Countdown to the Brussels Summit II: Tart Flemish Observations

Bernard Bulcke, writing for Belgium’s main Flemish-language newspaper De Standaard, of which he is editor, makes some interesting observations in an editorial sub-titled Europe and Its Unknown Harbor (subscription required) regarding the whole attempt to give the European Union something at least approximating a Constitution. (I use the article’s sub-title because its title is straightforward and boring.)

(By the way, if you want intelligent comment in Dutch about that upcoming Brussels summit, you’ll have to look to Flanders. The Dutch press is all in a tizzy because Crown Princess Máxima just had her baby, a girl, who is now second-in-line to the Dutch throne behind her father, Crown Prince Willem Alexander. There has even been a poem written by unofficial Dutch poet-laureate Gerrit Komrij; its first line is “There is a little child. Everyone is happy.” Let’s hope Premier Balkenende and his staff can regain their focus on Brussels and the draft Constitution in time.)

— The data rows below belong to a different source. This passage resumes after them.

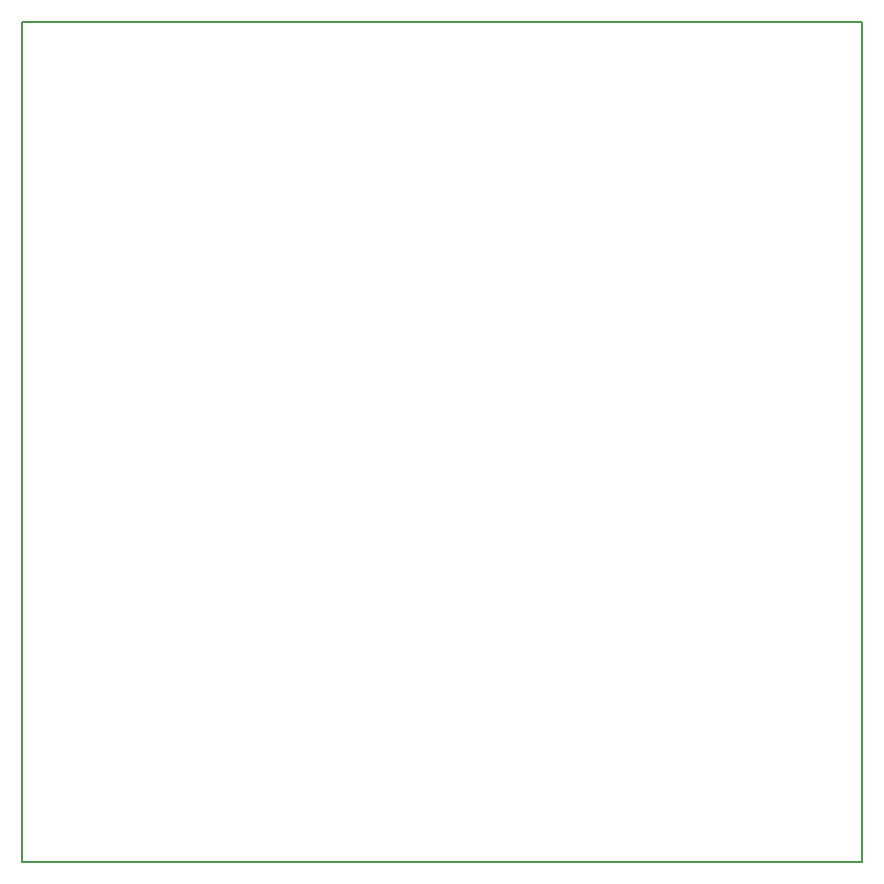
<source format=gm1>
G04 #@! TF.GenerationSoftware,KiCad,Pcbnew,(5.0.1)-3*
G04 #@! TF.CreationDate,2020-01-21T11:58:44-05:00*
G04 #@! TF.ProjectId,recovery_CAN,7265636F766572795F43414E2E6B6963,rev?*
G04 #@! TF.SameCoordinates,Original*
G04 #@! TF.FileFunction,Profile,NP*
%FSLAX46Y46*%
G04 Gerber Fmt 4.6, Leading zero omitted, Abs format (unit mm)*
G04 Created by KiCad (PCBNEW (5.0.1)-3) date 2020-01-21 11:58:44 AM*
%MOMM*%
%LPD*%
G01*
G04 APERTURE LIST*
%ADD10C,0.150000*%
G04 APERTURE END LIST*
D10*
X179070000Y-127254000D02*
X250190000Y-127254000D01*
X179070000Y-56134000D02*
X179070000Y-127254000D01*
X250190000Y-56134000D02*
X179070000Y-56134000D01*
X250190000Y-127254000D02*
X250190000Y-56134000D01*
M02*

</source>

First of all, that “unknown harbor” refers to a saying by the Roman philosopher Seneca: a ship that doesn’t know its harbor of destination will always encounter a headwind. (Let me cite here for amplification another great philosopher and musician, one George Harrison: “If you don’t know where you’re going, any road will take you there.”) Philippe de Schoutheete, a former ambassador for Belgium to the European Union, has recently written a book that uses that quotation to point out that the member-states of the EU have never really determined their harbor of destination, i.e. what sort of Europe they want to build. That’s why the process of building it has recently become so difficult. But Bulcke adds a further twist: they haven’t determined their “harbor of destination” because they haven’t dared to ask each other, out of fear for the differing, probably mutually-contradictory answers they would probably come up with. “Better to leave the question unanswered,” Bulcke writes, “than to make a fuss.” If true, this does not bode well for this next weekend, when certain hard decisions will have to be taken on just what sort of Europe member-states want to build; it’s been apparent for some time, in an implicit way, that there are widely-different opinions about this, but next weekend is probably too late to finally make this explicit.

SO WHAT GOOD WAS THE CONVENTION?

Bulcke also has interesting remarks to make about the process which was supposed to make this latest quest for a fundamental addition to the body of EU law (the acquis communautaire) different: the Convention. Yes, this time progress in fundamental European law was to be entrusted to delegates from national parliaments and the European Parliament and Commission, rather than to national governments negotiating with each other late into the night, at what was supposed to be a summit meeting’s final moments. These interested and responsible parties would have the resources and the time (they ultimately took 17 months) to think about it and do things right.

But it hasn’t turned out that way. Sure, the delegates took that time and finally submitted their draft Constitution, but since then those same national governments have stepped in again to take control of the process. They have taken that text and modified it the way they want; and the Convention delegates find themselves unable to do anything about this than gathering together to publicly complain, which is basically what their meeting in Brussels last Friday (covered here in €S) was all about. This recalls the comment by Le Figaro writer Luc de Barochez, reported here, that they way things should have happened is that member-states should have pre-committed to accept whatever sort of Constitutional Treaty emerged out of the Convention. But I found that idea far-fetched in my review then, and I still do so now.

Finally, Bulcke makes mention of the idea of France and Germany, if the IGC breaks down in failure, simply sailing off into the night with like-minded member-states that also wanted to adopt the Convention’s Constitution with no changes (mainly the other original EEC members, plus a few others), to form an avant-garde which could threaten the break-up of the Union. But does even this ship know where it is sailing? Bulcke asks. Towards a strong euro and fiscal responsibility, for example? Then what about the French and German behavior over the Growth and Stability Pact?